**Data in this exercise:**
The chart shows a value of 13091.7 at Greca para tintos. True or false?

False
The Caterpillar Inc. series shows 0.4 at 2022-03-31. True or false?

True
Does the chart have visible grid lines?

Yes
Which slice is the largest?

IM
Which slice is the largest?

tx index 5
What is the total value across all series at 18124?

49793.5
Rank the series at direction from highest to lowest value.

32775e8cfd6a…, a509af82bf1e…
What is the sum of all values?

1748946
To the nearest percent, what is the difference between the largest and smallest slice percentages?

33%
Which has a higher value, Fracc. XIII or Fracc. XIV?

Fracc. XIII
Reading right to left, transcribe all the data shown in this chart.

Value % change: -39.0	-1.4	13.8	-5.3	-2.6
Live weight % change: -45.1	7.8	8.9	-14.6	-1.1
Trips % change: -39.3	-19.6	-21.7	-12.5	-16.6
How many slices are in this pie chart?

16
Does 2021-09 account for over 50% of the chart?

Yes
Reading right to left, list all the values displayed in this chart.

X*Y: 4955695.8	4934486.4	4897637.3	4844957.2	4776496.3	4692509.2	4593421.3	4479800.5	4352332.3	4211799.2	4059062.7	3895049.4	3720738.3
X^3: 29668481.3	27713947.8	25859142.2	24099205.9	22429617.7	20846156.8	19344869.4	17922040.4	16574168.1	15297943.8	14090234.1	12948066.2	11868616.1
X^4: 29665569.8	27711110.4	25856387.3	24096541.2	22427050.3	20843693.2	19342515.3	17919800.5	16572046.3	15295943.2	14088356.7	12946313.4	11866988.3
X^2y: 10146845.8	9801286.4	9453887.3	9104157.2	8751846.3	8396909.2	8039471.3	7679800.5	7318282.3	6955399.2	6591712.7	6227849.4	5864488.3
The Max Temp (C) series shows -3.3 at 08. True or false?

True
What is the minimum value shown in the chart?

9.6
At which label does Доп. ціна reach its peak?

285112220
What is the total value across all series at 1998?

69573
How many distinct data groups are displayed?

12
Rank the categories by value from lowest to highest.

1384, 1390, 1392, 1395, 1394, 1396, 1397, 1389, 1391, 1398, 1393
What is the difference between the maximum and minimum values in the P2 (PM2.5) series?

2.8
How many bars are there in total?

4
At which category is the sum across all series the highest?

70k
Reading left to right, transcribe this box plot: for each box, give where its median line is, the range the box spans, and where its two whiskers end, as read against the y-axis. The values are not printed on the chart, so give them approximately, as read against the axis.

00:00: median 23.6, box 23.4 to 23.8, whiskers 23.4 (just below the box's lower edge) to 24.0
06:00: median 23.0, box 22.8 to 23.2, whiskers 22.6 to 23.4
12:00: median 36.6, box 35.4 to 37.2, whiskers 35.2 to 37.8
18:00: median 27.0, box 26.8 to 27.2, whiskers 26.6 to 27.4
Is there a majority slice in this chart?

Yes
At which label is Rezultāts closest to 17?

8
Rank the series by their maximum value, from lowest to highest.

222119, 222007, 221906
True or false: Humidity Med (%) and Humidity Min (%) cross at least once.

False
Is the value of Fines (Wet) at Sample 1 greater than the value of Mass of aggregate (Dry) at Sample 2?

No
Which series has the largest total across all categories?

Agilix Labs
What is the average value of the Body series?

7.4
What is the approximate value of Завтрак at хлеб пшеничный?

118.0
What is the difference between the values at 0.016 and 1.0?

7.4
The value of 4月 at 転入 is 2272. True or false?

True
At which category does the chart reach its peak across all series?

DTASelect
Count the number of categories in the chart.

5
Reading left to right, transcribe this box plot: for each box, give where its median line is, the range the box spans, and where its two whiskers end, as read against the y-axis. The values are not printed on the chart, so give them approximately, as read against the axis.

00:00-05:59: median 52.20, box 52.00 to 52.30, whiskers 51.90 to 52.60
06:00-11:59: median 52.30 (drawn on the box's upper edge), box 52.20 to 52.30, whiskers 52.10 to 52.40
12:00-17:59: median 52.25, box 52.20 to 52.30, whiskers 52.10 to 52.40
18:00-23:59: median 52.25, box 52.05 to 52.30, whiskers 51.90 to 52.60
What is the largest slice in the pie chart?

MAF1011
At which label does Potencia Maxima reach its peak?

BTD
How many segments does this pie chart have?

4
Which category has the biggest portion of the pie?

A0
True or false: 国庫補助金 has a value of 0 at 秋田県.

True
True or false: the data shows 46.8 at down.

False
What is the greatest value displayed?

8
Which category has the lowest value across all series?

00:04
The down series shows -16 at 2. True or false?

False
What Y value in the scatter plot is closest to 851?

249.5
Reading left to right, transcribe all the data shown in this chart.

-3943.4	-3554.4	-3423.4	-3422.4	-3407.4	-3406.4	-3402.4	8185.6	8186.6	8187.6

**Exercise:**
Return every line of the material above that contains the word "change". Case counts.

**Output for this task:**
Value % change: -39.0	-1.4	13.8	-5.3	-2.6
Live weight % change: -45.1	7.8	8.9	-14.6	-1.1
Trips % change: -39.3	-19.6	-21.7	-12.5	-16.6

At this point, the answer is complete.